Baronvaile writes "ArsTechnica is running a story about RealNetworks VP
Jeff Ayars at LinuxWorld Boston discussing [0]the future of Linux for the
consumer, if it does not support DRM." From the article: "Ayers has a few
supporters in this issue from the Linux camp, as Novell, Linspire, and
Red Hat spokespeople reportedly said they would be happy to add DRM to
their distributions, but with some caveats. Novell, for example, is
"currently in discussions with vendors who control proprietary formats"
with the goal of supporting these formats in SuSE Linux. One can only
surmise exactly which formats that would be, but recent rumblings from
Redmond make it likely that Microsoft DRM solutions such as PlaysForSure
could be among them."

Discuss this story at:
http://linux.slashdot.org/comments.pl?sid=06/04/11/152234

Links:
0. http://arstechnica.com/news.ars/post/20060410-6569.html
 
It's scary that Novell, Linspire, and Red Hat all seem to be on the same page, but keep in mind there will always be DRM-Free distro's around and about.

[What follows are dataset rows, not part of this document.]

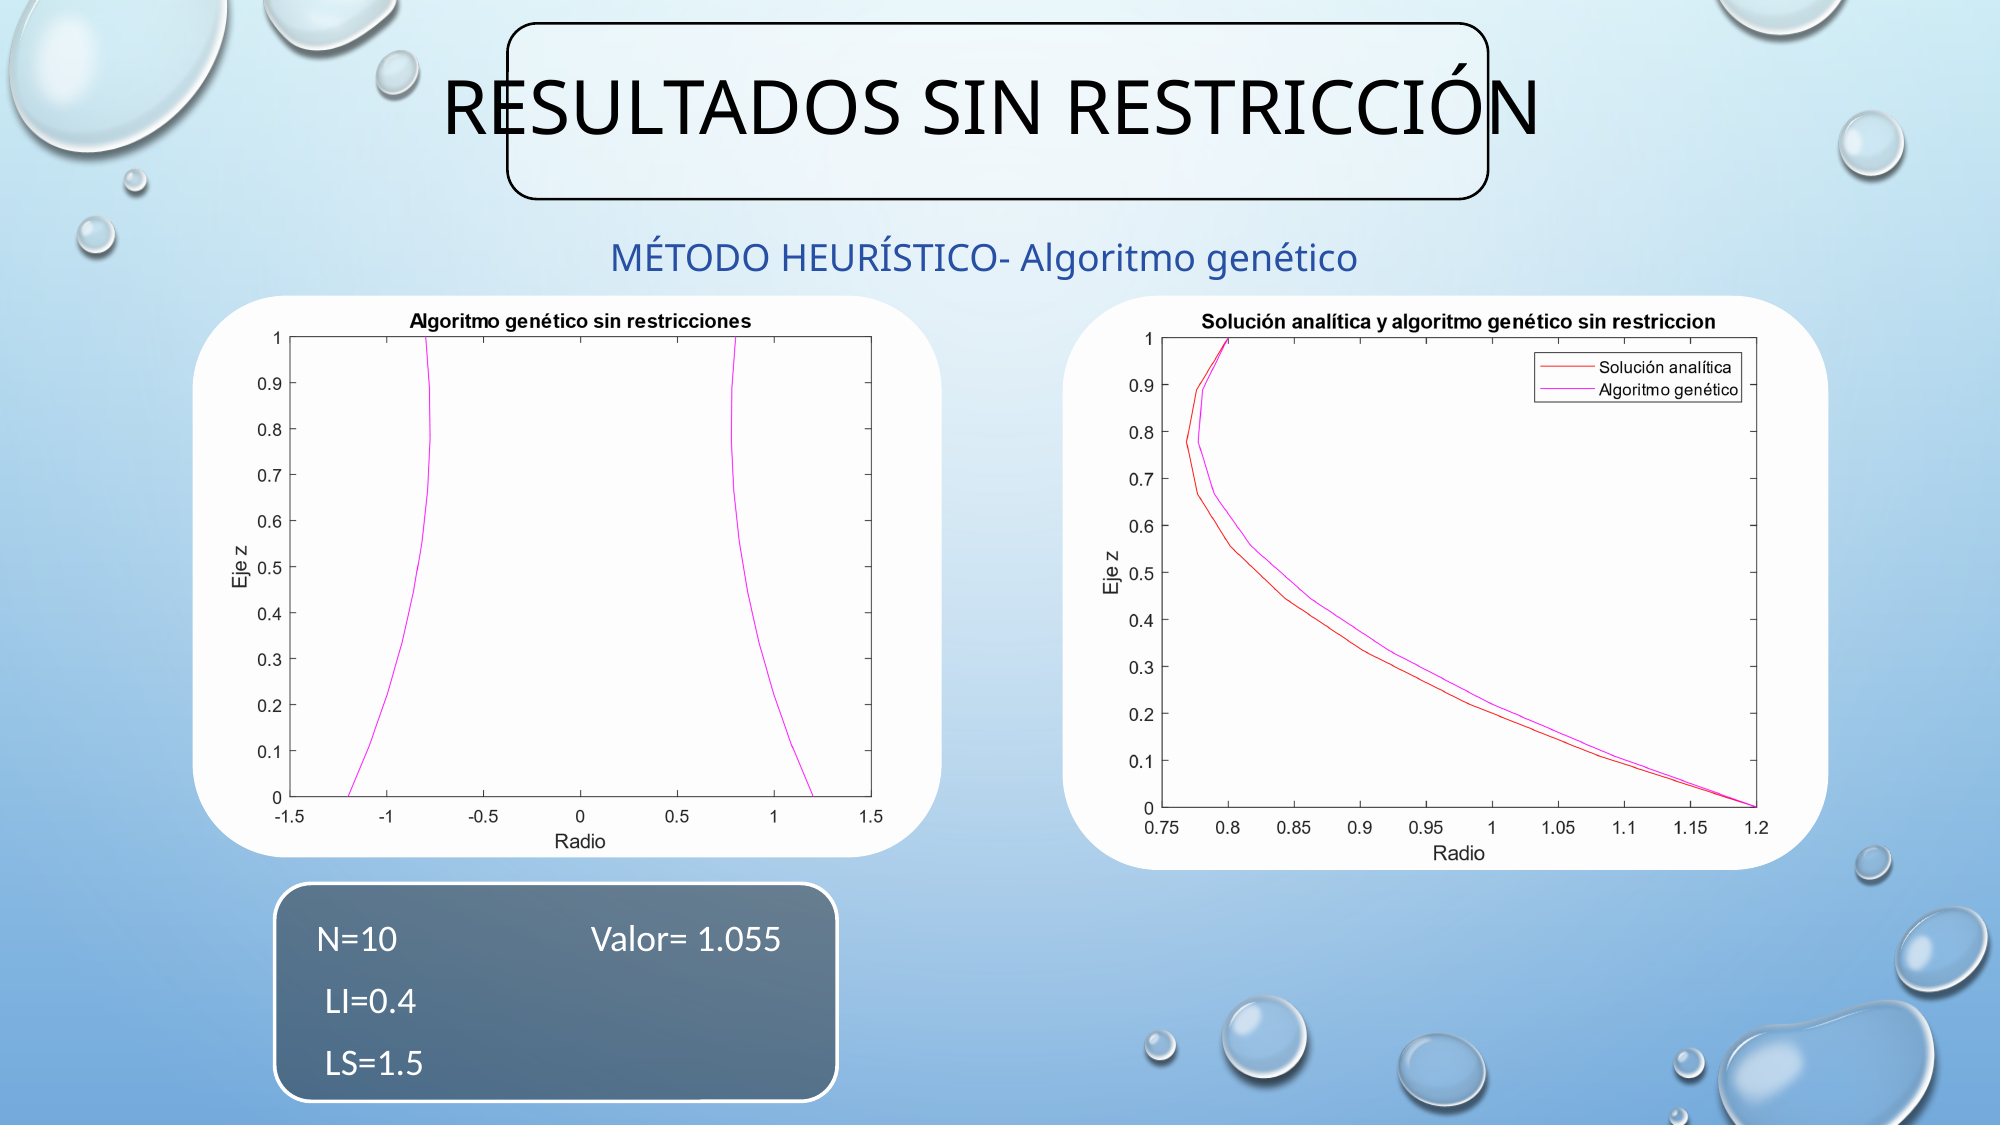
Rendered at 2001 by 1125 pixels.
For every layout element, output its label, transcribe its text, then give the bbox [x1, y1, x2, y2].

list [192, 295, 942, 858]
text_box MÉTODO HEURÍSTICO- Algoritmo genético [399, 226, 1580, 286]
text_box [274, 883, 864, 1125]
title Resultados sin restricción [152, 0, 1853, 242]
picture [0, 0, 2000, 1125]
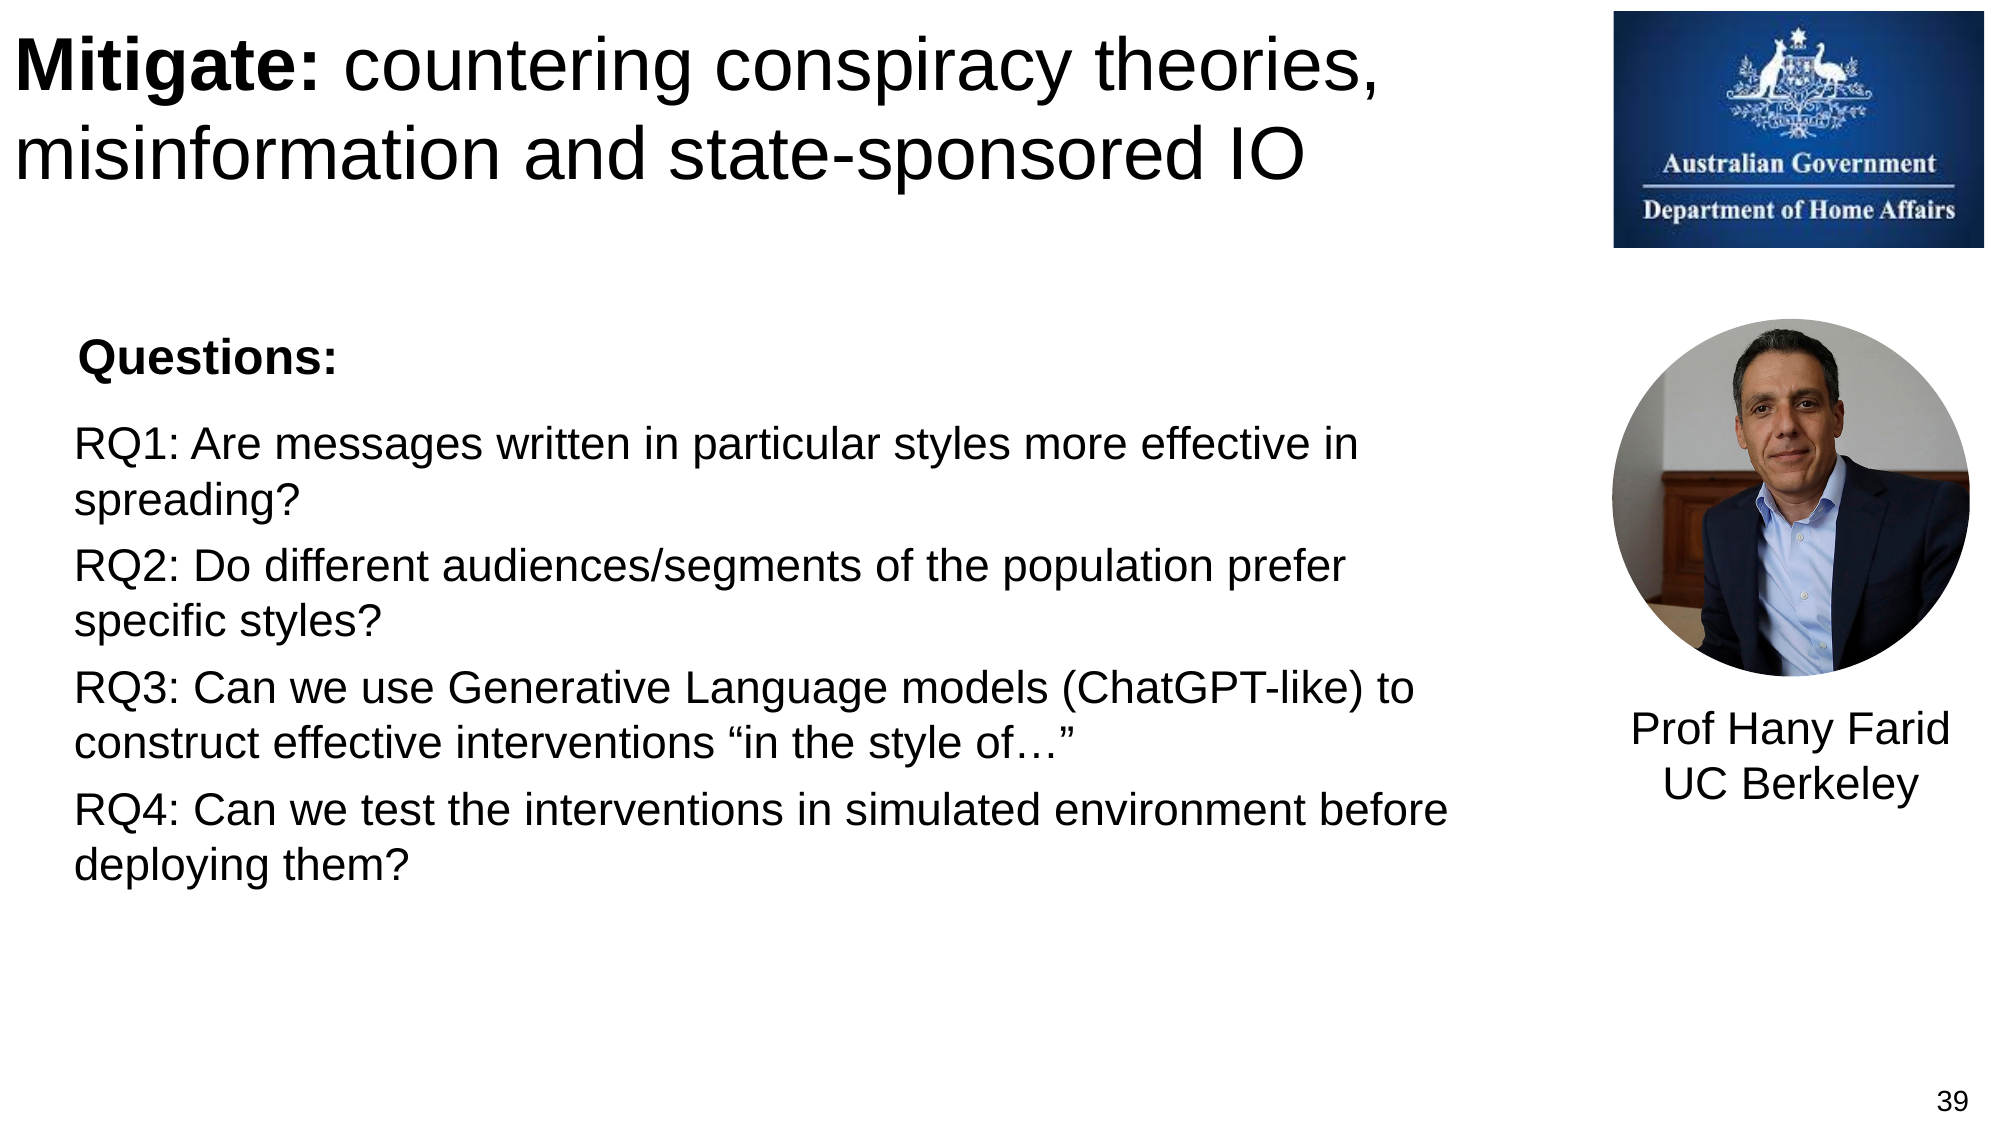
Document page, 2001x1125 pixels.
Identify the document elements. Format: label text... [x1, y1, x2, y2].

text_box RQ1: Are messages written in particular styles more effective in spreading? RQ2: Do different audiences/segments of the population prefer specific styles? RQ3: Can we use Generative Language models (ChatGPT-like) to construct effective interventions “in the style of…” RQ4: Can we test the interventions in simulated environment before deploying them? [59, 406, 1477, 1015]
picture [1613, 11, 1985, 248]
text_box [1612, 318, 1970, 677]
text_box Questions: [62, 317, 449, 388]
text_box Prof Hany Farid UC Berkeley [1607, 691, 1974, 809]
text_box Mitigate: countering conspiracy theories, misinformation and state-sponsored IO [0, 0, 1559, 142]
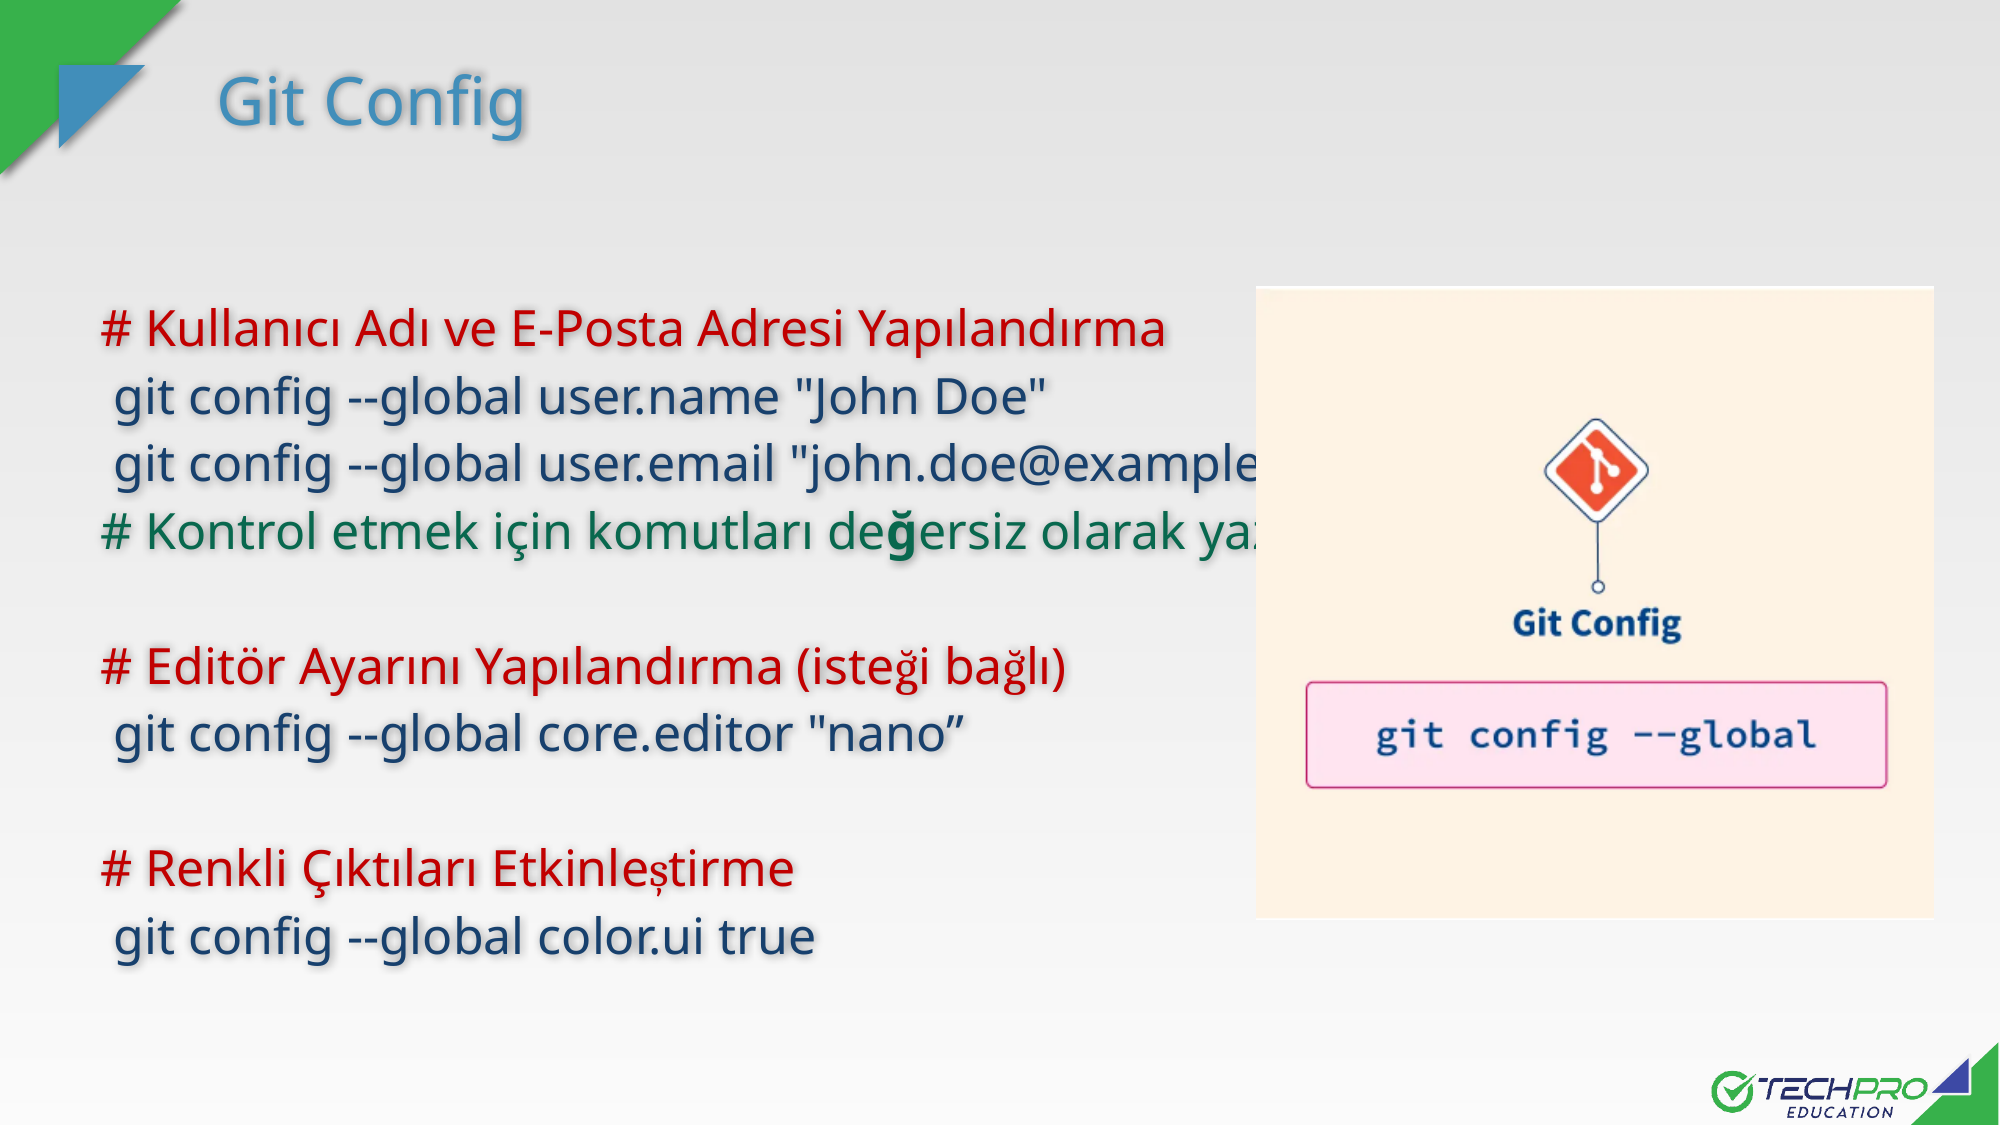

Edit: Went from "Linux-Free distro's" to "DRM-Free distro's"
 
Real networks may lose this battle. The may easily cave when the realize the are losing money off this.
 
i know i dont.

linux and DRM just don't match, that means adding restrictions and linux is about breaking through restrictions, the essence of open source, making it available and free to everyone. no matter what, there will be those that find vulnerabilities and break DRM, on any platform, any OS, any device, anytime and anywhere, the same goes for any other restrictive measure companies try to impose.